- _The task_:
Repeat everything in the data exactly except images.

==== Material supplied

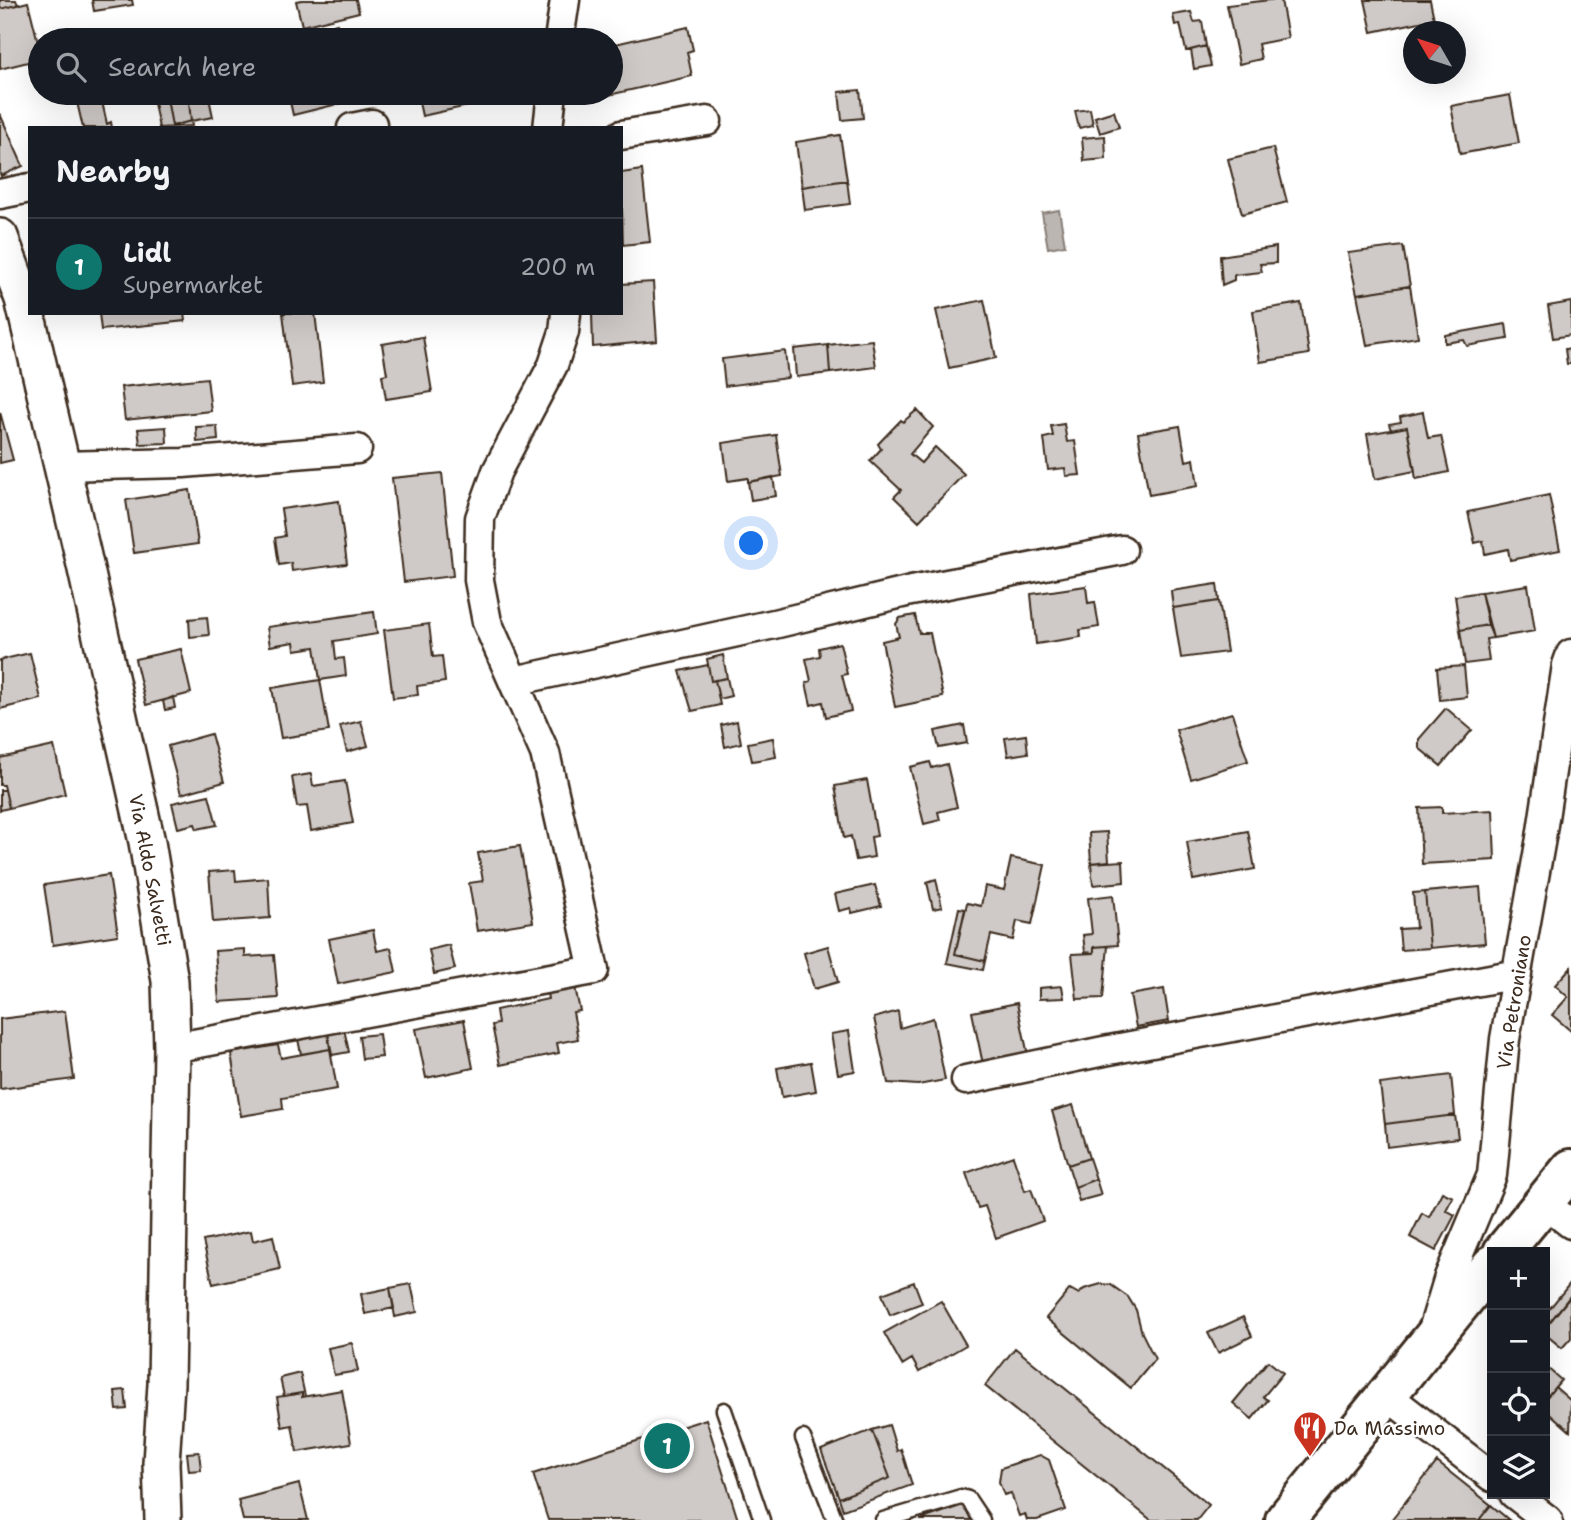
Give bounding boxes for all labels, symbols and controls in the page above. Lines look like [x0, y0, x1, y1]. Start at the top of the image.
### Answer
north arrow [1403, 21, 1466, 84]
search box [28, 28, 623, 105]
icon: search [52, 48, 90, 86]
text: Search here [108, 49, 257, 84]
text: Nearby [56, 151, 171, 192]
text: Lidl [123, 235, 171, 270]
text: 1 [74, 252, 84, 282]
text: 200 m [520, 252, 595, 282]
text: Supermarket [123, 270, 263, 300]
your location [734, 526, 768, 560]
street label: Via Aldo Salvetti [123, 792, 177, 948]
street label: Via Petroniano [1491, 933, 1537, 1071]
map controls [1487, 1247, 1550, 1499]
button: + [1487, 1247, 1550, 1310]
button: − [1487, 1310, 1550, 1373]
button: locate [1487, 1373, 1550, 1436]
restaurant icon: Da Massimo [1291, 1409, 1329, 1458]
place label: Da Massimo [1334, 1416, 1445, 1441]
pin: 1 [644, 1420, 690, 1472]
button: layers [1487, 1436, 1550, 1499]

========

- _Exercise result_:
Give bounding boxes for all labels, symbols and controls in the page above. Lines look like [x0, y0, x1, y1]. Start at the top of the image.
### Answer
north arrow [1403, 21, 1466, 84]
search box [28, 28, 623, 105]
icon: search [52, 48, 90, 86]
text: Search here [108, 49, 257, 84]
text: Nearby [56, 151, 171, 192]
text: Lidl [123, 235, 171, 270]
text: 1 [74, 252, 84, 282]
text: 200 m [520, 252, 595, 282]
text: Supermarket [123, 270, 263, 300]
your location [734, 526, 768, 560]
street label: Via Aldo Salvetti [123, 792, 177, 948]
street label: Via Petroniano [1491, 933, 1537, 1071]
map controls [1487, 1247, 1550, 1499]
button: + [1487, 1247, 1550, 1310]
button: − [1487, 1310, 1550, 1373]
button: locate [1487, 1373, 1550, 1436]
restaurant icon: Da Massimo [1291, 1409, 1329, 1458]
place label: Da Massimo [1334, 1416, 1445, 1441]
pin: 1 [644, 1420, 690, 1472]
button: layers [1487, 1436, 1550, 1499]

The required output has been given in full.